Thousands also died for the Confederate flag, and until recently, Americans honored their sacrifice, even if they disagreed with the cause. That compact is broken; some people even want to disturb Confederate burial grounds. If cultural mores shift far enough, the American flag and American soldiers could face similar dishonor.
A flag is a symbol, not an end. It theoretically represents something, but Americans can no longer say what that “something” is. Divorced from ethnicity, culture, and history, the United States is an abstraction, an artificial entity like the United Nations.
Candace Owens, one of the better people at Turning Point USA, tweeted that those who burn the flag should be stripped of citizenship — citizenship that would be transferred “in exchange” to a “hardworking LEGAL immigrant.”
It’s the logical conclusion of civic nationalism. If you don’t like the flag, why are you here? It’s also the logical conclusion of believing America is a “nation of ideas.” If you don’t agree with the ideas, you aren’t an American. The reductio ad absurdum of the “nation of ideas” theory is policing thought to make sure all citizens agree.
Many progressives understand very well that America is — or at least was — a nation with a core ethnic group and a real culture and history. They just hate that core ethnic group and want it extirpated. They accurately identify the flag with this history. America’s residual white nationalist identity lingers, whatever the current regime’s policies.
Even many white conservatives understand the flag represents the old white America, but they have no acceptable way to say so. The Tea Party demonstrators for “limited government” waved hundreds of federal flags. To them, the flag isn’t the government but the “real America” that is vanishing. When someone burns the flag they think he is attacking that America.
It’s all absurd. The racial group that benefits the least from the federal government — whites — defends its symbols. The groups most privileged by that government — non-whites — are least likely to be patriotic. America, or at least its ruling class, betrays its most stalwart defenders. We can debate whether to blame the rulers or the ruled for this.

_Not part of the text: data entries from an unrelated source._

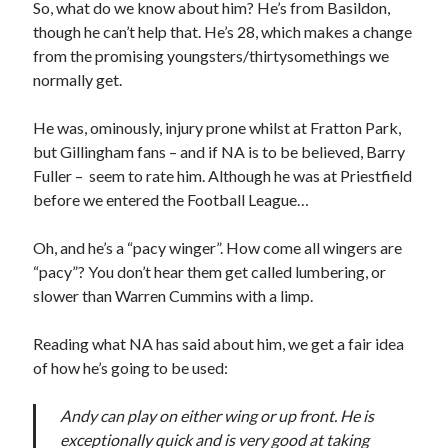
So, what do we know about him? He’s from Basildon,
though he can’t help that. He’s 28, which makes a change
from the promising youngsters/thirtysomethings we
normally get.
He was, ominously, injury prone whilst at Fratton Park,
but Gillingham fans – and if NA is to be believed, Barry
Fuller – seem to rate him. Although he was at Priestfield
before we entered the Football League…
Oh, and he’s a “pacy winger”. How come all wingers are
“pacy”? You don’t hear them get called lumbering, or
slower than Warren Cummins with a limp.
Reading what NA has said about him, we get a fair idea
of how he’s going to be used:
Andy can play on either wing or up front. He is
exceptionally quick and is very good at taking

President Trump and conservative supporters want a symbolic fight, but they ignore concrete realities — anti-white racial preferences, anti-conservative crackdowns by tech companies, and mass illegal immigration. With Democrat control of the House, there is no chance this constitutional amendment could pass. Even Senate Majority Leader Mitch McConnel opposes it. The contest is pointless.
If he wants to be re-elected, President Trump should make a principled defense of free speech, not restrict it. Republicans should expose progressive anti-Americanism rather than try to ban it. They can best do that if they are not banned from the Internet.
The problem is not that the American flag is in danger; the country it represents is in danger. The problem is that the “American” government is hostile to the real American nation. And the political outsider desperate Americans sent to the White House isn’t helping.
This is bait-and-switch by an administration that didn’t deliver on its main campaign promises, and yet another sign the Trump administration isn’t a nationalist new beginning for the GOP. It’s one last gasp of Conservatism Inc. and one last grift of its supporters.